DATA FOR THIS TASK START

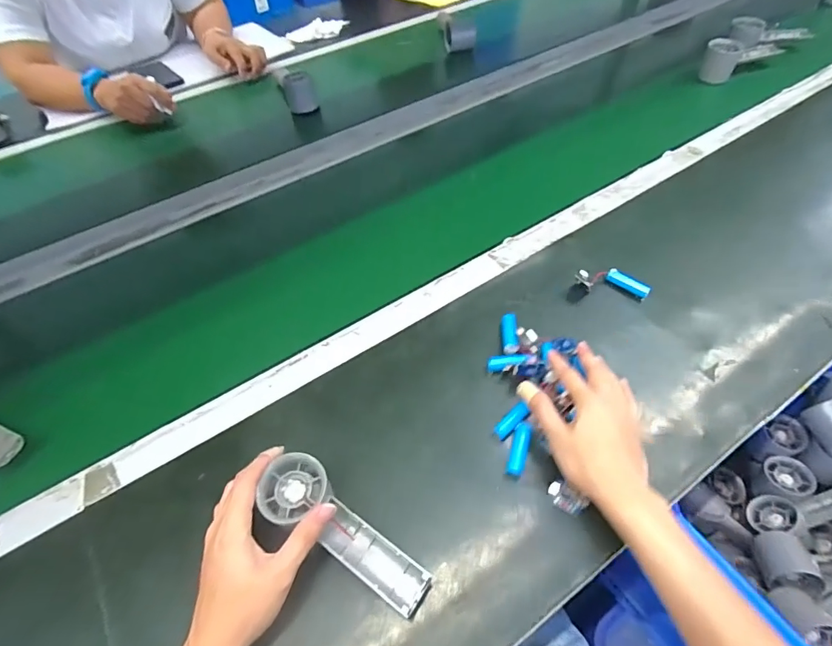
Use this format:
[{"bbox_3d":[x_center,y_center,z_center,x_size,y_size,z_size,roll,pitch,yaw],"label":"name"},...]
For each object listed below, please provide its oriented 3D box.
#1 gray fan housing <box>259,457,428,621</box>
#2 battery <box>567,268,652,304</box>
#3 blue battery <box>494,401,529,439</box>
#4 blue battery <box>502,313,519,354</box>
[{"bbox_3d":[-0.060,0.172,0.368,0.157,0.025,0.051,37,64,11],"label":"gray fan housing"},{"bbox_3d":[0.233,-0.048,0.543,0.090,0.027,0.035,0,55,4],"label":"battery"},{"bbox_3d":[0.095,0.100,0.450,0.040,0.015,0.016,-37,61,-20],"label":"blue battery"},{"bbox_3d":[0.107,0.009,0.508,0.018,0.014,0.059,4,43,6],"label":"blue battery"}]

DATA FOR THIS TASK END

- INSTRUCTIONS TO FOLLOW -
Take the line holding "#1 gray fan" and all lines after it through the end of the data, and set them down exactly.

- RESPONSE FOR THIS EXERCISE -
#1 gray fan housing <box>259,457,428,621</box>
#2 battery <box>567,268,652,304</box>
#3 blue battery <box>494,401,529,439</box>
#4 blue battery <box>502,313,519,354</box>
[{"bbox_3d":[-0.060,0.172,0.368,0.157,0.025,0.051,37,64,11],"label":"gray fan housing"},{"bbox_3d":[0.233,-0.048,0.543,0.090,0.027,0.035,0,55,4],"label":"battery"},{"bbox_3d":[0.095,0.100,0.450,0.040,0.015,0.016,-37,61,-20],"label":"blue battery"},{"bbox_3d":[0.107,0.009,0.508,0.018,0.014,0.059,4,43,6],"label":"blue battery"}]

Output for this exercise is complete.